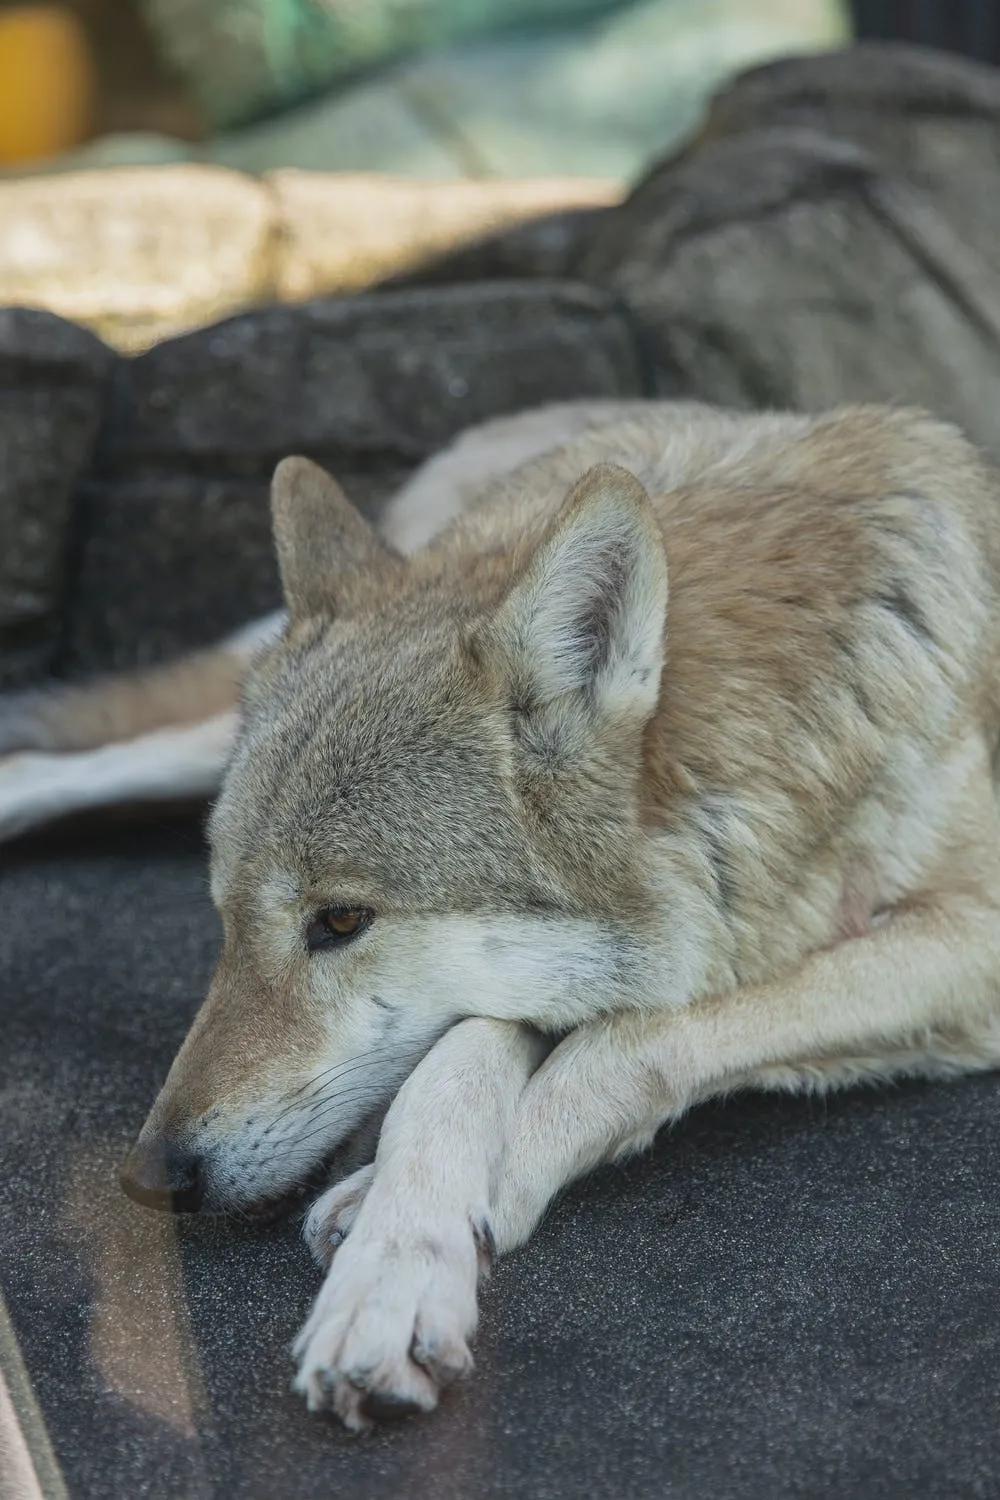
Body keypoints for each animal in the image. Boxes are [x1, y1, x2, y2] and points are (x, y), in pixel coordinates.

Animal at [1, 402, 1000, 1428]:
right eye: (225, 922)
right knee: (69, 762)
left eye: (341, 921)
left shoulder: (970, 940)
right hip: (202, 739)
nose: (153, 1178)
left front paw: (407, 1231)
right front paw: (398, 1261)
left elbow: (637, 1039)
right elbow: (465, 1059)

## Problem requirements
Apart from the pictures, all of the data must be duplicated exactly as shown above.

## Finished task
Body keypoints for each animal in the image. Boxes are [x1, y1, x2, y2] and points are (x, y), in pixel coordinates.

Animal at [1, 402, 1000, 1428]:
right eye: (225, 922)
right knee: (69, 762)
left eye: (341, 921)
left shoulder: (970, 940)
right hip: (202, 739)
nose: (153, 1178)
left front paw: (407, 1231)
right front paw: (398, 1261)
left elbow: (637, 1039)
right elbow: (465, 1059)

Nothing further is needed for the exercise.